Во время его речи некоторые в ярости вскакивали, выкрикивали слова несогласия и гнева, но кадий урезонивал их решительным жестом и невозмутимо дослушал Абдуллаха Делалию до конца. Конечно, все это ему не безразлично и неприятно, однако на его хмуром лице ничего нельзя прочесть.
Почему он позволил ему говорить? Неужто он и в самом деле так терпим? Или хотел показать, что каждый может говорить, что думает? Или ему надо было, чтоб несчастный выложил все, что у него на душе?
Может, и меня позвали в надежде, что я тоже наговорю чего-нибудь недозволенного?
Вспомнился мне вечер у хаджи Духотины. Ведь хафиз Абдуллах говорил то же, что и я! И похлеще меня! Страх леденил кровь в жилах, когда я слышал его в этой всколыхнувшейся яростным негодованием толпе. Не сделай кадий повелительного жеста, хафиза постигла бы еще худшая участь, чем меня,— костей бы не собрали!
Не вставая, кадий закончил обсуждение, отметив, что, несмотря на отдельные ошибочные мнения, собрание проявило высокую сознательность и оправдало его ожидания. Различия во взглядах не было, и это единство будет способствовать нашим усилиям по сохранению и упрочению всего, что для нас свято. Если люди, в чьи обязанности входит эта задача, не выполняют ее, этим займутся те, для кого общее благо дороже личного и кто готов защищать истину от любых врагов. Сказав, что о собрании он доложит вали и прочим властям, он поблагодарил нас и отпустил по домам.
Выходя, Молла Ибрагим мигнул мне, неприметно кивнул головой и отвернулся. Разве после стольких угроз обращаться ко мне не стало еще более опасно, чем прежде? Или он решил, что в такую минуту я особенно нуждаюсь в поддержке?

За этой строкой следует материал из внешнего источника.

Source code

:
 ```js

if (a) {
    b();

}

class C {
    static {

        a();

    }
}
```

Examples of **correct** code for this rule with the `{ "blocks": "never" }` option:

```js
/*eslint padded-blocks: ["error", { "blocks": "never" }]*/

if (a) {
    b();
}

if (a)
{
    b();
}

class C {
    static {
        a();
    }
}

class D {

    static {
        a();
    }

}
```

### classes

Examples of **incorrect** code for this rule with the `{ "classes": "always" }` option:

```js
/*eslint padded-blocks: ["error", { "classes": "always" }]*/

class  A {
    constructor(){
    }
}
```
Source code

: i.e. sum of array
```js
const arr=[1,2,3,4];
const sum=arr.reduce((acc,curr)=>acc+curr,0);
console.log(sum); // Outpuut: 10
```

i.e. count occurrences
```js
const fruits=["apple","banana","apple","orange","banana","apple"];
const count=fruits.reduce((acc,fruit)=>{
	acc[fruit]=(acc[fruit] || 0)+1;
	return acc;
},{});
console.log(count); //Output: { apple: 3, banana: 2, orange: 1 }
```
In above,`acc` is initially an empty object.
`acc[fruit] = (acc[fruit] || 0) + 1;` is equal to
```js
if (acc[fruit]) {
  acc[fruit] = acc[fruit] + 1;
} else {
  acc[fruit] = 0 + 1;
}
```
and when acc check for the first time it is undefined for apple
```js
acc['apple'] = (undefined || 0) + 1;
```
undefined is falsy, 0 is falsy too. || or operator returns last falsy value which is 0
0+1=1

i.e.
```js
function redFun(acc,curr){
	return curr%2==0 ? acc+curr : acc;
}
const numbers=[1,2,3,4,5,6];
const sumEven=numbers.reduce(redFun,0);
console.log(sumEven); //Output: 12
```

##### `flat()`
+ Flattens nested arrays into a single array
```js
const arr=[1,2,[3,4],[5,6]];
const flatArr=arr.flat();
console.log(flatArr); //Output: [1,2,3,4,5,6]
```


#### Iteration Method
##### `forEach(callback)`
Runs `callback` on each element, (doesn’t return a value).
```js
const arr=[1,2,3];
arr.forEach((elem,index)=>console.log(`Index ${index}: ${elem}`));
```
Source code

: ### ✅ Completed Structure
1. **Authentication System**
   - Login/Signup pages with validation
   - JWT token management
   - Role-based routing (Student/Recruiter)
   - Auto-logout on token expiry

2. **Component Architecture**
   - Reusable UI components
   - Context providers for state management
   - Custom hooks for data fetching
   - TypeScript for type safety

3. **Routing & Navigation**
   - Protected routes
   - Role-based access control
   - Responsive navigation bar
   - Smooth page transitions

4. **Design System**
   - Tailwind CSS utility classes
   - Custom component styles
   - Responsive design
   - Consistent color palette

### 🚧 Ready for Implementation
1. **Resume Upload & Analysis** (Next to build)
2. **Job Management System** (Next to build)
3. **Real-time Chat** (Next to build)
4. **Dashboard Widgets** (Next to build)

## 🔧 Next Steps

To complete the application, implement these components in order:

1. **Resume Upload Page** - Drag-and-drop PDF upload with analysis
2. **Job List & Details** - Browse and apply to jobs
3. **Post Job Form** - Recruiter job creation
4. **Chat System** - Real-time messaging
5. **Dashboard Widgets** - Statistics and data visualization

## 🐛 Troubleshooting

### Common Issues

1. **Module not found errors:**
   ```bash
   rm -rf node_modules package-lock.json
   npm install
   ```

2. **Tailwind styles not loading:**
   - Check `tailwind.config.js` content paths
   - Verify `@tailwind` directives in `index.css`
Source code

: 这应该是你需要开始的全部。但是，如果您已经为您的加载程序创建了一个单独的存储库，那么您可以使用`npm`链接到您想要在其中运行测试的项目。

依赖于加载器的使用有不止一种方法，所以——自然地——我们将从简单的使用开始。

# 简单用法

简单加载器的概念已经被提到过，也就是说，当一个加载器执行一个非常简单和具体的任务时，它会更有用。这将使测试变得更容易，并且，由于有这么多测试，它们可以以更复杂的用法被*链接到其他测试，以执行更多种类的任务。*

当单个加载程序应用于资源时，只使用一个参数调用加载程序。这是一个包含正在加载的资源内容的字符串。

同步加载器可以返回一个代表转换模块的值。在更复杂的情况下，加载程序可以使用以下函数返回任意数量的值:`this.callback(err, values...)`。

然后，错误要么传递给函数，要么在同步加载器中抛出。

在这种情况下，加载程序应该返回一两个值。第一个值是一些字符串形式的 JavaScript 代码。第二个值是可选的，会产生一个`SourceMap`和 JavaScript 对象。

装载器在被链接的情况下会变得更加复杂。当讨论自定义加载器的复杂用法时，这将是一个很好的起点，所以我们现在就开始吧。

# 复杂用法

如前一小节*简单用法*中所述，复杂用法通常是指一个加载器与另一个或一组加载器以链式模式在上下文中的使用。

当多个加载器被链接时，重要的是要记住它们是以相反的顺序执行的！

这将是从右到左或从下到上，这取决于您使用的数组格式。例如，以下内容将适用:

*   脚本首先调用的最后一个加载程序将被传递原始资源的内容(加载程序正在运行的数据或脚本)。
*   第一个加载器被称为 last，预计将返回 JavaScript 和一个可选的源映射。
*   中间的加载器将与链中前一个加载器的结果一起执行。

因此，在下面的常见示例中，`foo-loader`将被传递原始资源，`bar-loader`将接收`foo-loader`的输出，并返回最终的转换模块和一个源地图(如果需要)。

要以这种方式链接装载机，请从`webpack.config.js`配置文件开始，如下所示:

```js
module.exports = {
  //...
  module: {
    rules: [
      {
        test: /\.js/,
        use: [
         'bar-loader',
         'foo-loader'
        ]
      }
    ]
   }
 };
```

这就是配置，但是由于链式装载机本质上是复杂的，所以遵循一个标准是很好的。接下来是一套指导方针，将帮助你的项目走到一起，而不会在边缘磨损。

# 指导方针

А я как раз колебался, пойти ли за ним и расспросить, что он думает об этом сборище, или оставить в покое — все равно ведь побоится сказать, что он думает, а может, со страха и вовсе ничего не думает. Но, к великому моему удивлению, он кивнул мне, и я решил подойти.
Я не стал толкаться с большими людьми в узких дверях и терпеливо ждал, пока все выйдут.